Prompt. Determine how many lines of the items below contain the string "What", treating uppercase and lowercase as distinct. Give only the number.

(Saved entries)
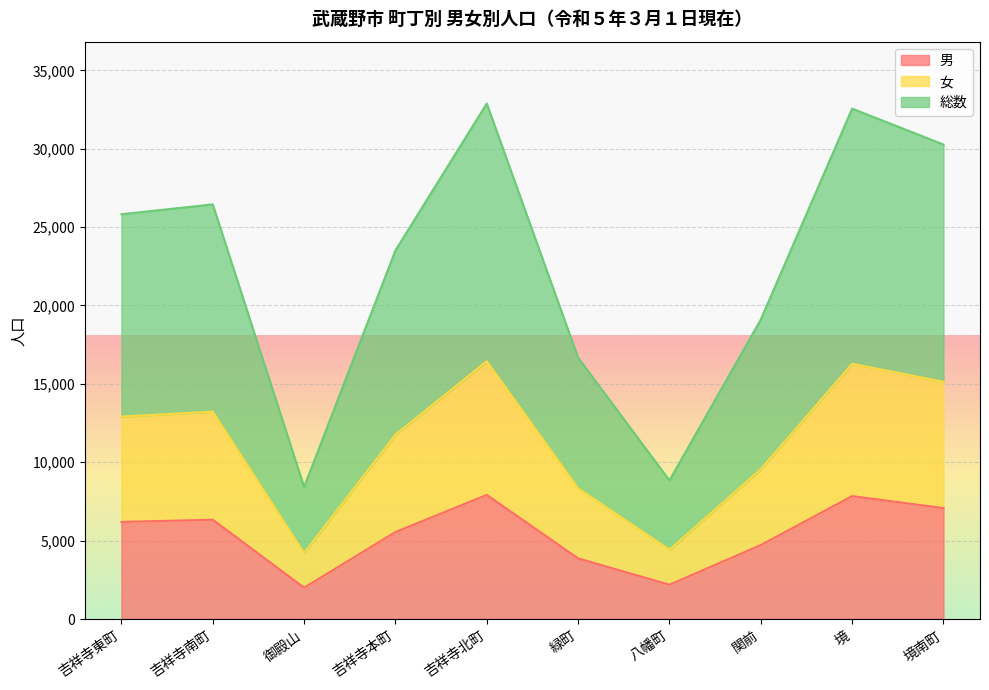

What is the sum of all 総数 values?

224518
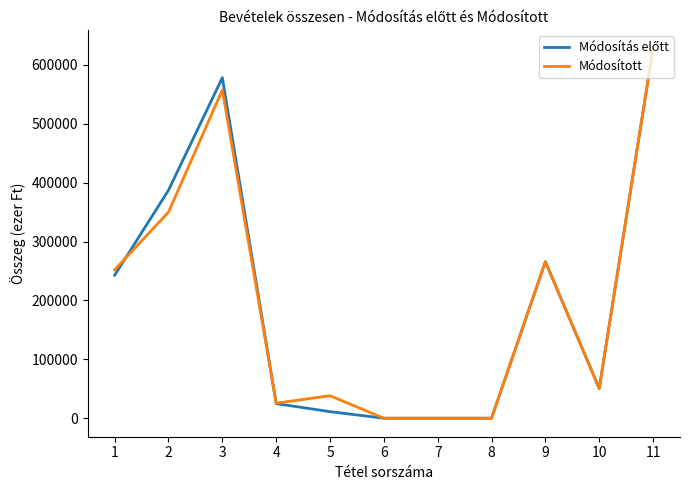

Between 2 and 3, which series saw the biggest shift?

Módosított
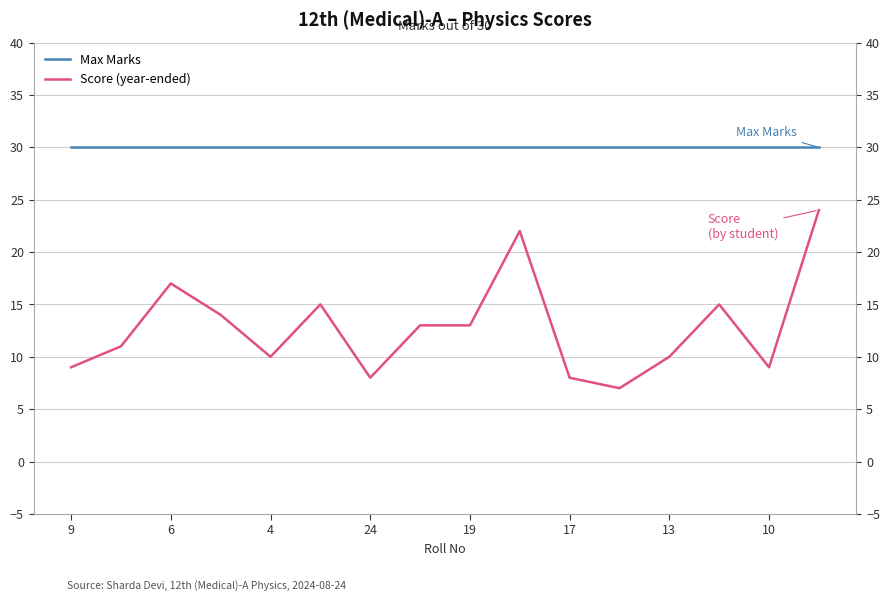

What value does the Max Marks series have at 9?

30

Answer to this exercise. 2